A Writer's Blog: http://www.alanbarclay.com

Bankuei

Hi guys,

One of the issues brought up with the hot potato analogy is the link between how fast the ball gets passed and excitement at the table.  Every group has an unspoken social contract rule of how long is "acceptable" to hold the ball, the right to input.  Overstep that, and the energy dies down, go too far, and people get irritated.

You can see this in all forms of play, from the Typhoid Mary in Nar play, to the 45 minutes real time to "barter for shoe strings" guy in Sim, to the Gamist who spends half an hour looking up rules and modifiers to optimize each action in combat.  Granted, these are extremes, but "Ball Hogs" are a major part of broken social contracts that gets shuffled under, "problem players" and left unexamined.

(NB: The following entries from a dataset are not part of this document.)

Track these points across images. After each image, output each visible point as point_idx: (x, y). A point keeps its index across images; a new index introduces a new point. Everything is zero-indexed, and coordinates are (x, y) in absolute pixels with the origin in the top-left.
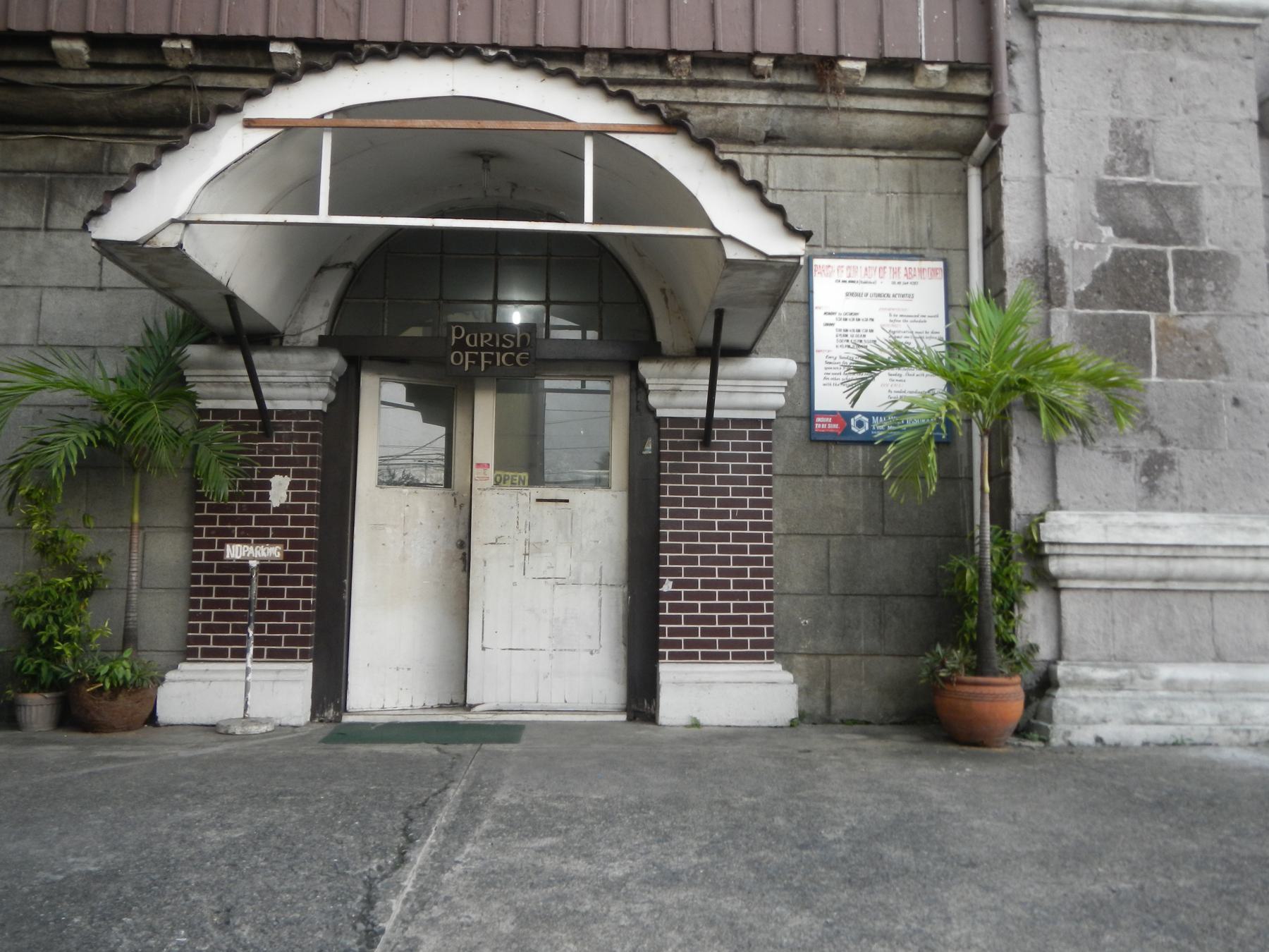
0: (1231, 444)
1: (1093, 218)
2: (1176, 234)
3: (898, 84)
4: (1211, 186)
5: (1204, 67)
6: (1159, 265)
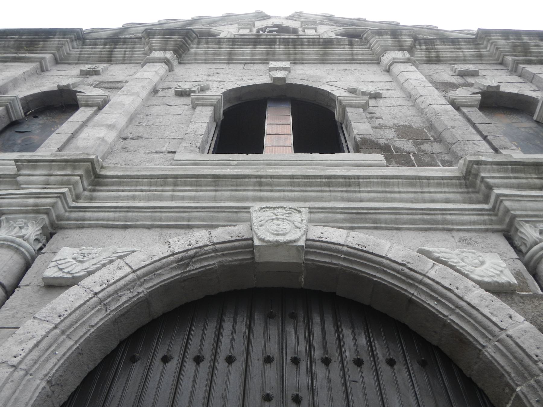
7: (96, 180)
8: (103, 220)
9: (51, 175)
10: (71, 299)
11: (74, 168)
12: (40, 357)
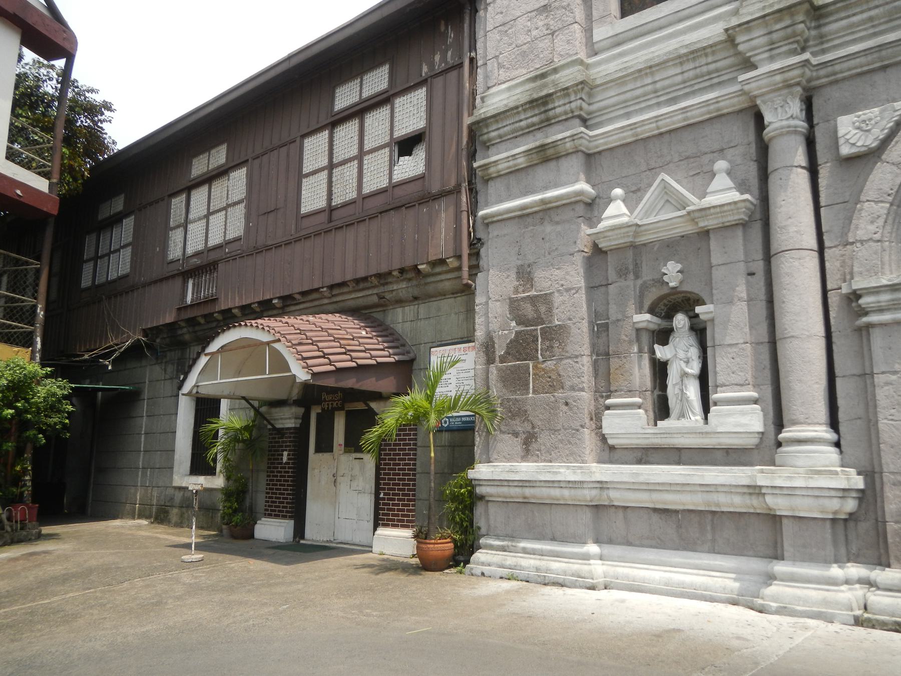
0: (563, 426)
1: (508, 318)
2: (542, 319)
3: (444, 268)
4: (559, 291)
5: (559, 228)
6: (534, 336)
7: (818, 13)
8: (856, 68)
9: (770, 33)
10: (890, 178)
11: (792, 15)
12: (892, 229)
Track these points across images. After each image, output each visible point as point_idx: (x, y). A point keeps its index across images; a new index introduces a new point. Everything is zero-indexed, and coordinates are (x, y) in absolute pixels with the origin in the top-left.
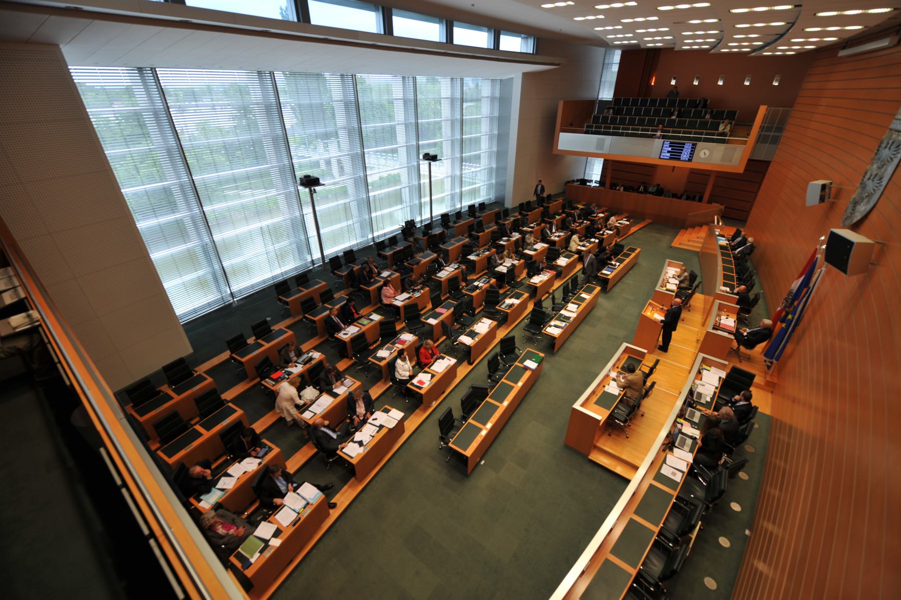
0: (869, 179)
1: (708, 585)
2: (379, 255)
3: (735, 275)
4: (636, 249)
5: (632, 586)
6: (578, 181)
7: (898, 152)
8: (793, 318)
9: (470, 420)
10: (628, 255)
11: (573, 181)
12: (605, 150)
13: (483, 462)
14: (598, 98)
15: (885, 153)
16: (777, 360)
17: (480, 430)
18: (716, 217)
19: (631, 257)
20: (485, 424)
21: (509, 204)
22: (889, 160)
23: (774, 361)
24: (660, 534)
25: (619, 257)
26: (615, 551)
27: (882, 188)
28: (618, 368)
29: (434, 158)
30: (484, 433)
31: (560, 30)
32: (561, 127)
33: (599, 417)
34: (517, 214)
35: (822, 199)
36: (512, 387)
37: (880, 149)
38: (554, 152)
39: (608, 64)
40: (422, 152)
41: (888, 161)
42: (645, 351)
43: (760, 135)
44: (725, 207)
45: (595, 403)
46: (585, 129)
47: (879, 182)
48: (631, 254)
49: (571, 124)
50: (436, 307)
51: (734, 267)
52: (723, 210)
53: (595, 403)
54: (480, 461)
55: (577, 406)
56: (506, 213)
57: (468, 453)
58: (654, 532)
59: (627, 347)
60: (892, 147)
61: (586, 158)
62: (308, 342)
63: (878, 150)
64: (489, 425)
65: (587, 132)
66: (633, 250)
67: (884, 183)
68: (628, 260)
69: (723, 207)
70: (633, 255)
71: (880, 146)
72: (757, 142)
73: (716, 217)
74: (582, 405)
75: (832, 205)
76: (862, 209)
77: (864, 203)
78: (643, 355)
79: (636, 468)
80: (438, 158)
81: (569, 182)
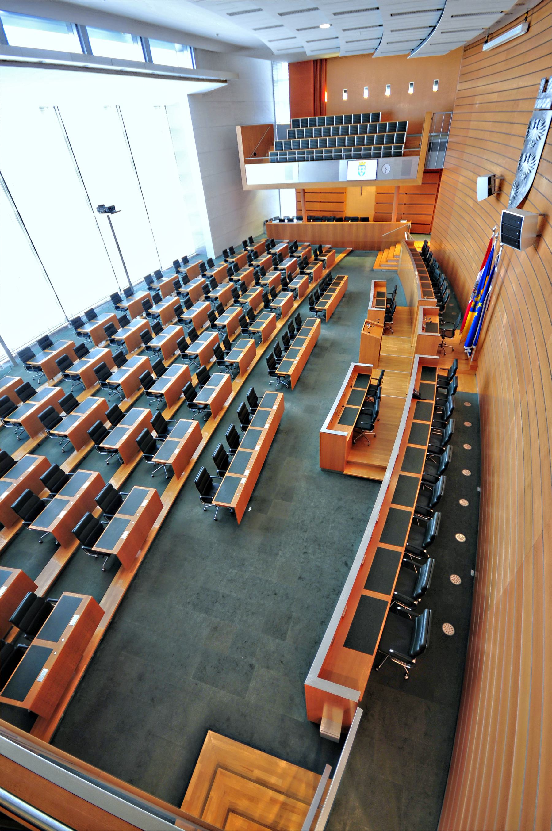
0: (525, 161)
1: (459, 540)
2: (79, 334)
3: (430, 282)
4: (344, 277)
5: (403, 560)
6: (276, 219)
7: (544, 129)
8: (482, 305)
9: (227, 474)
10: (337, 284)
11: (271, 220)
12: (295, 180)
13: (250, 509)
14: (275, 122)
15: (534, 133)
16: (475, 345)
17: (240, 479)
18: (406, 233)
19: (341, 285)
20: (242, 473)
21: (211, 254)
22: (538, 139)
23: (474, 347)
24: (416, 512)
25: (330, 287)
26: (394, 502)
27: (536, 167)
28: (351, 387)
29: (112, 210)
30: (243, 481)
31: (218, 35)
32: (245, 158)
33: (345, 434)
34: (223, 263)
35: (490, 193)
36: (261, 431)
37: (530, 131)
38: (245, 188)
39: (278, 81)
40: (95, 206)
41: (537, 140)
42: (372, 366)
43: (430, 143)
44: (412, 224)
45: (339, 423)
46: (270, 157)
47: (533, 161)
48: (340, 282)
49: (255, 155)
50: (160, 376)
51: (428, 275)
52: (411, 227)
53: (339, 423)
54: (248, 508)
55: (324, 429)
56: (211, 263)
57: (233, 504)
58: (411, 513)
59: (355, 366)
60: (539, 126)
61: (277, 190)
62: (20, 449)
63: (528, 132)
64: (247, 473)
65: (273, 162)
66: (341, 278)
67: (537, 162)
68: (339, 288)
69: (410, 223)
70: (343, 282)
71: (529, 128)
72: (429, 151)
73: (406, 233)
74: (329, 427)
75: (499, 196)
76: (524, 190)
77: (524, 184)
78: (370, 369)
79: (384, 469)
80: (117, 210)
81: (267, 221)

Active scene framing is effectively the GM applying force to keep the momentum up.  If one person is either holding the ball too long, or not doing anything with it, getting it to someone who will.  Groups that jibe well together tend to almost intuitively know when the optimal time for passing the ball is, and also tend to apply author (or Pawn) stance to engineer good transitions for the next player.

The same logic applies to Ron's band metaphor.  Good communication means subtle clues about when the solo is being passed, and when its about to drop out.  Bad communication means folks trying to play over each other, missing cues, starting too early, hogging the solo, etc.